Inherent to most aircraft is the need to utilize engine bleed air. So, when leaks in the bleed air system occur it’s best not to ignore them. While a leak won’t fix itself, there are steps you can take to verify and troubleshoot one. Duncan Aviation's Brad Wales shares how...
A bleed air leak is a common discrepancy that has the potential to be very detrimental to engine performance. Yet, they are often solved with a simple fix.
Let’s first establish how engine bleed air works. Typically, bleed air is taken from two locations off of the engine compressor:
- Low Pressure (LP) bleed air is taken from the Low Pressure Compressor (LPC)
- High Pressure (HP) bleed air is taken from the High Pressure Compressor (HPC).
There are many uses for bleed air, including environmental control systems, pressure regulating, fuel/hydraulic, starting and ice protection systems. Bleed air leaks can be detected when you download trend data, or through engine trend monitoring services. They are commonly identified from an increase in Interstage Turbine Temperature (ITT), with little changes in N1 or N2 indication.
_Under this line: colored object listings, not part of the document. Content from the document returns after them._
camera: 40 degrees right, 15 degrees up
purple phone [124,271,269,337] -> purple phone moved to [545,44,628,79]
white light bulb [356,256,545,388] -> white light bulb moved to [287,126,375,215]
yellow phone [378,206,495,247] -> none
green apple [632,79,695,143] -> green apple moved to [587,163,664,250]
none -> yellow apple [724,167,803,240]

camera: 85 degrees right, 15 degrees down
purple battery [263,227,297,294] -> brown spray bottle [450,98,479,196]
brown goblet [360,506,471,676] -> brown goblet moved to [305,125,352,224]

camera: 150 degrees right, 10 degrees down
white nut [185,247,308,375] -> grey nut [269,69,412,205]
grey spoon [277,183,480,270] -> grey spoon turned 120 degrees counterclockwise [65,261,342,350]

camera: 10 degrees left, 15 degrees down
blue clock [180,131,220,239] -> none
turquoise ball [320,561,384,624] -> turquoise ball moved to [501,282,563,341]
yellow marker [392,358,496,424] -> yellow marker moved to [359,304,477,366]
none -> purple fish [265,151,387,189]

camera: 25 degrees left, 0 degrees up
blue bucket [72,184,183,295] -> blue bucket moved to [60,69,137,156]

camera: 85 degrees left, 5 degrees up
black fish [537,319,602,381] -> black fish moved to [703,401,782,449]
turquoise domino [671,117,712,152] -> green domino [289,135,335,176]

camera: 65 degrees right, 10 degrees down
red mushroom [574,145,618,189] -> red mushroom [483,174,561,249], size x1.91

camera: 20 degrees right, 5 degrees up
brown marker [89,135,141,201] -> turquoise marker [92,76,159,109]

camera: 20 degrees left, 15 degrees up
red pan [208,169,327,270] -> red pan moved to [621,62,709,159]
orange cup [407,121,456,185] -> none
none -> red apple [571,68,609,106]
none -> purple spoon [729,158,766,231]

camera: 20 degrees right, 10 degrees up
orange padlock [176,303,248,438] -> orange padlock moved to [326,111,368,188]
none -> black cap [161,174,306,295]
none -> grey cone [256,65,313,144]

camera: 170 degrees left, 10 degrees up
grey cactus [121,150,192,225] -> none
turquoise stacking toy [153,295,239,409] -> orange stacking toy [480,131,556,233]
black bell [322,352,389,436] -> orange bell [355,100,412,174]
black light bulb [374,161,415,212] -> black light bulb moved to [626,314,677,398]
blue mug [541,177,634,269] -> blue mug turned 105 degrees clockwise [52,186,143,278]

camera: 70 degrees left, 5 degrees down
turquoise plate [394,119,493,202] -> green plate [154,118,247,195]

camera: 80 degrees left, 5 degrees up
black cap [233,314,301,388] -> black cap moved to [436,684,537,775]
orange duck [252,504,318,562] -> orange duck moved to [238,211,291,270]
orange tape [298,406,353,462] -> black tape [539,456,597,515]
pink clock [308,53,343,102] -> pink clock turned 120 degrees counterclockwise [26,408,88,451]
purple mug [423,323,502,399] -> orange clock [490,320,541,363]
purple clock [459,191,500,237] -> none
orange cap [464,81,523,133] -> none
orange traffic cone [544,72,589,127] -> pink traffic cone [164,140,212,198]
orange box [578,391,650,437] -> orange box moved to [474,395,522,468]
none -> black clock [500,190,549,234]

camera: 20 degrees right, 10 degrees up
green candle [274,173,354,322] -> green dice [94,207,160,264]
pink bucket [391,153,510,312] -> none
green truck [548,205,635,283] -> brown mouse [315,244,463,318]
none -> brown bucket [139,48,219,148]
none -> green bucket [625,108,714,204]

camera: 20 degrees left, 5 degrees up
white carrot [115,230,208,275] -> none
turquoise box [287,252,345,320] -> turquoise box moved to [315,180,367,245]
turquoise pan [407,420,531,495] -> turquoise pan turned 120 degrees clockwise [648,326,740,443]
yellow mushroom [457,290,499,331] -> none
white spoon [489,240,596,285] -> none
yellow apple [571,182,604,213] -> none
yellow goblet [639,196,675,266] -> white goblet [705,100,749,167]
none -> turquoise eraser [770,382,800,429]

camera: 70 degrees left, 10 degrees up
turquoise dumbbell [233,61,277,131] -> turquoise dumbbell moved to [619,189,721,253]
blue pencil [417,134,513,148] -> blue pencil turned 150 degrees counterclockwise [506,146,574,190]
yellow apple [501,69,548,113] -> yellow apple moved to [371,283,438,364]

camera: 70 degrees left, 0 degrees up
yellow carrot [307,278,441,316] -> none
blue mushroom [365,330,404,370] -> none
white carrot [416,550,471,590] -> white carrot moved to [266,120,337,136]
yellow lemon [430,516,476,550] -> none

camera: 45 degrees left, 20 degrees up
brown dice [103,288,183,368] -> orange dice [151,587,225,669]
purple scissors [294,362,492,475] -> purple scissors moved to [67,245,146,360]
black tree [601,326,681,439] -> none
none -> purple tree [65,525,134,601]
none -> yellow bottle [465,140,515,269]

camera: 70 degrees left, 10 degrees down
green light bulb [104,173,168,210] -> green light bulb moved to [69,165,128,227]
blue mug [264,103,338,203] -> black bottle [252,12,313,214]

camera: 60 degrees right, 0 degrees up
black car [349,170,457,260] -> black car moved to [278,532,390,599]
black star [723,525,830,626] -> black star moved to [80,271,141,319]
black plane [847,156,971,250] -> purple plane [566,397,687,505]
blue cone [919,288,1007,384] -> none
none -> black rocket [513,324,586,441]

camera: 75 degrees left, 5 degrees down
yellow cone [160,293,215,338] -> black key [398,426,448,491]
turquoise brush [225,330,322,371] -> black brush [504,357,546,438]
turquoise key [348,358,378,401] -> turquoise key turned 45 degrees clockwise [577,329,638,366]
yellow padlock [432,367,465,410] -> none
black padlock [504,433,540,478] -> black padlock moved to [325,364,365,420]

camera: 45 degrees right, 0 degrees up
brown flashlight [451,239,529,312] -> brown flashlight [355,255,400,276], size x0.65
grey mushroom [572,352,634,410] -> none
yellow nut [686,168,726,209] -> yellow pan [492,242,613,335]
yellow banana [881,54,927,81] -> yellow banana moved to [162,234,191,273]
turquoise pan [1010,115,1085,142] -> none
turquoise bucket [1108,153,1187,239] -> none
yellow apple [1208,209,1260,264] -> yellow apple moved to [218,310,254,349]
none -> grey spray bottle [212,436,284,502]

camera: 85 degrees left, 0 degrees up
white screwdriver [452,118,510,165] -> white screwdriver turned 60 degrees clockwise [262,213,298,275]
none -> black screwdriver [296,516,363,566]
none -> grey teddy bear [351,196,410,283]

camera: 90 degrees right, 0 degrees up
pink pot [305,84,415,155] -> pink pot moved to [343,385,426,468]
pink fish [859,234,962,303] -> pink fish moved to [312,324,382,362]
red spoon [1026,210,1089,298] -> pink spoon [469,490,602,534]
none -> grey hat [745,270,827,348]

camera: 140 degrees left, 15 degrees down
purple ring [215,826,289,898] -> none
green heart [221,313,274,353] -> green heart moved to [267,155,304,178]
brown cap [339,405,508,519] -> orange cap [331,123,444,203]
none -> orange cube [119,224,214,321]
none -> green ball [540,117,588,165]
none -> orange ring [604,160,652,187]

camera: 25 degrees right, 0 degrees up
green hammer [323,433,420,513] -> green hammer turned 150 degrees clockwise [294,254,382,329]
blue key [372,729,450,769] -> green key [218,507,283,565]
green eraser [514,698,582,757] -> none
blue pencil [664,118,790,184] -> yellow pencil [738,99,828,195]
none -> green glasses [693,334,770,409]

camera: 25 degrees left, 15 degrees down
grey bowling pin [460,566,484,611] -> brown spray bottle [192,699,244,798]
Verifying Basic Bleed Air Leaks
Bleed air leaks get blamed for many engine discrepancies (such as engine degradation). Before you take any troubleshooting steps, you should verify that a bleed air leak is indeed the culprit.
At the first sign of any bleed air issue, verify the engine indication systems.
You may think you’re experiencing engine performance degradation, when actually the problem may be may be an engine indication discrepancy (such as a faulty sensor, probe or harness).
It’s always good practice to compare engine trend data among all aircraft engines before troubleshooting. Often a crew reports that one engine is running cooler than the other, leading technicians to troubleshoot an engine that is operating within normal parameters (instead of isolating the hotter engine and the actual problem).
Troubleshooting Bleed Air Leaks
If a bleed leak is determined to be the actual cause, remove the engine cowlings and perform ground run leak checks.
You should always consult the OEM’s Fault Isolation Manual. Many engine models are capable of isolating bleed leaks by blocking off engine LP and HP ports and performing engine performance runs.
Identify and inspect all components in the system, because the problem could be as simple as a degraded gasket or seal (some seals and gaskets can become brittle and crack over time).
Check the functionality of your engine bleed air valves. The bleed air valves prevent compressor stall/surge during engine operation.
This may require a bleed off valve check/surge valve check, per the OEM’s direction, or a borescope inspection of the valve(s).
Be aware that the bleed valve can become stuck in a particular position, in which case, the following should be noted:
- If stuck in the open position, there is a severe engine performance indication.
- If stuck in the closed position, there are issues with associated aircraft systems.
- If stuck in a transient position, you may see a failure in performance and failure in the associated aircraft systems.
Above all else, always reference the OEM Maintenance Manuals for engine troubleshooting and repair, since engine and aircraft make and models vary with the operation.